Por quê não ter um blog

Este blog sempre foi uma "gaveta on line" - um lugar para publicar poemas meus que não estão em livro ou CD, aqueles que podiam sair sem muito susto da "gaveta real". Acontece que eu esqueço por meses que este "lugar" existe, então ele fica entregue às teias de aranhas virtuais. Aliás, essa era a idéia desde o princípio, contrariar a lógica do blog que se renova com estreita periodicidade, que sempre tem um pão quentinho, mesmo que se tenha que recorrer ao embromatio. Era um protesto contra a lógica do nosso tempo, em que todos nós anões ficamos alimentando esse gigante com as nossas migalhinhas.

Ah, esses poetas (poesia era um troço que tinha até o século XX). Sempre gostei das coisas que são longamente gestadas (existe essa palavra?) e da criação que não é remetida às pessoas, mas à morte. Aquilo do cara olhando pra própria caveira, e tal ("qual é mesmo a questão?") E por outro lado, acho um saco essa primeira pessoa do blog pessoal. "Ontem fiz cocô pensando no meu amor que está longe", etc. Essa tentativa frustrada de ser um indivíduo. No fim, um pensamentosinho esperto para arrematar, com alguma sorte.

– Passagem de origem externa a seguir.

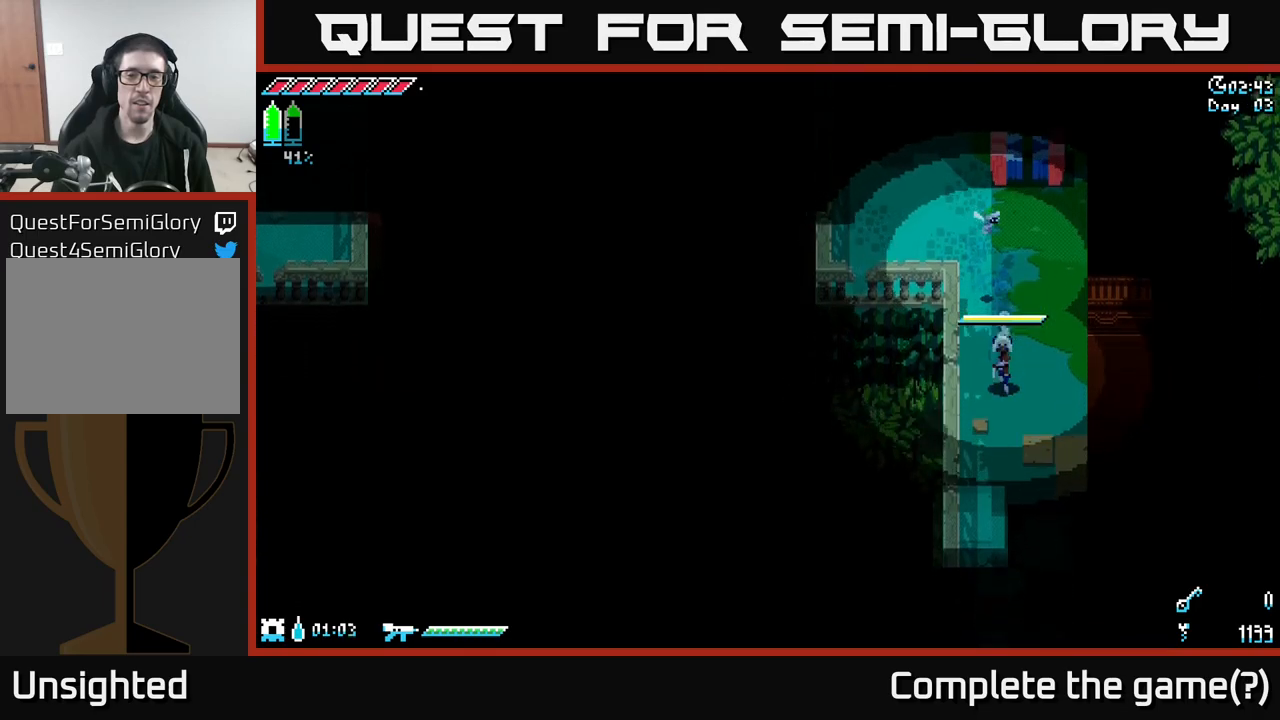
{"buttons": ["X"], "left_stick": "down", "right_stick": "center", "events": []}
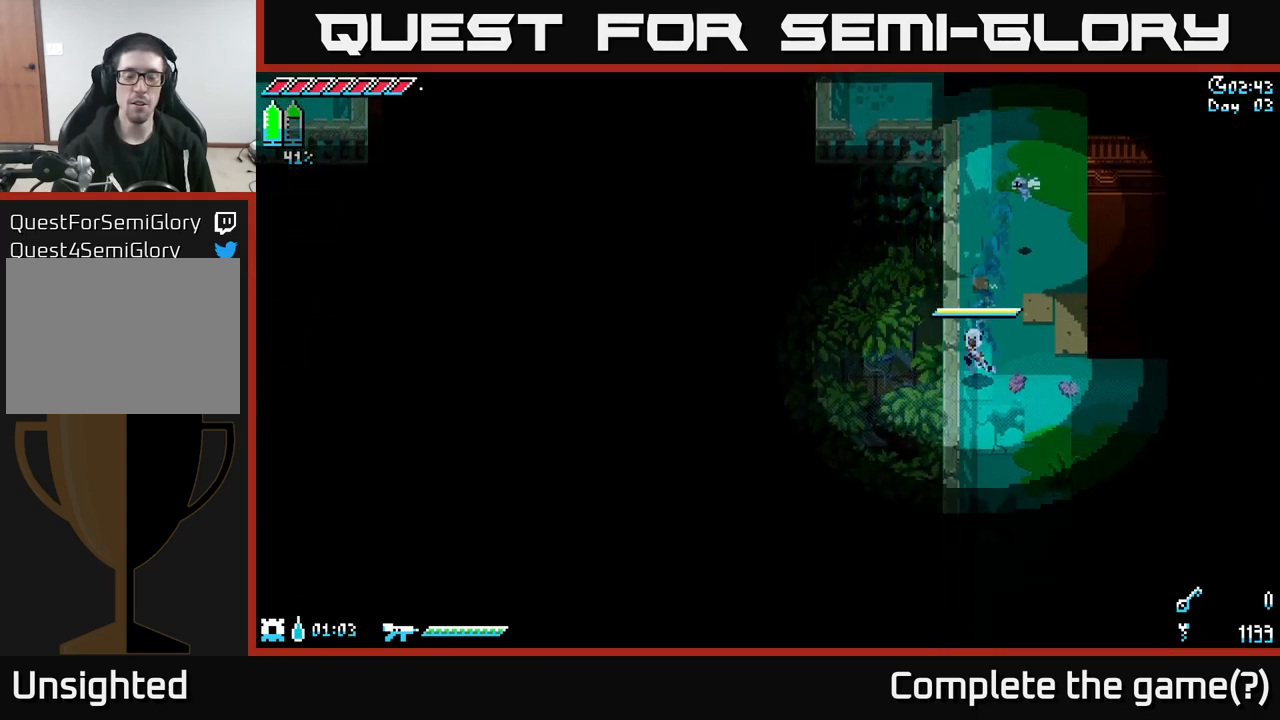
{"buttons": [], "left_stick": "right", "right_stick": "center", "events": [[184, "left_stick", "center"], [300, "X", "up"], [417, "left_stick", "right"]]}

Isso já está ficando longo para um post. Bom, a questão é que eu vi que minha atitude era algo patética: no fim das contas estava levando a "questão blog" mais a sério do que qualquer pessoa que tenha um blog normal. Todo mundo faz como um editor me ensinava: "escreve, limpa a bunda e vai embora". Por outro lado, vi que meu amigo Chuí estava fazendo uma coisa interessante com seu blog: expondo seu processo de criação artística para quem se interessa por seu trabalho, e não só as pessoas vêm participando, como ele vem sendo muito paparicado em seu blog! Então pensei: vamos à luta! Também quero ser paparicado. Afinal, um blog como um poema como uma canção é sempre um pedido de socorro, disfarçado em sedução... Mas não sei mais como seduzir... nem tenho nada novo que preste... Socorro!!!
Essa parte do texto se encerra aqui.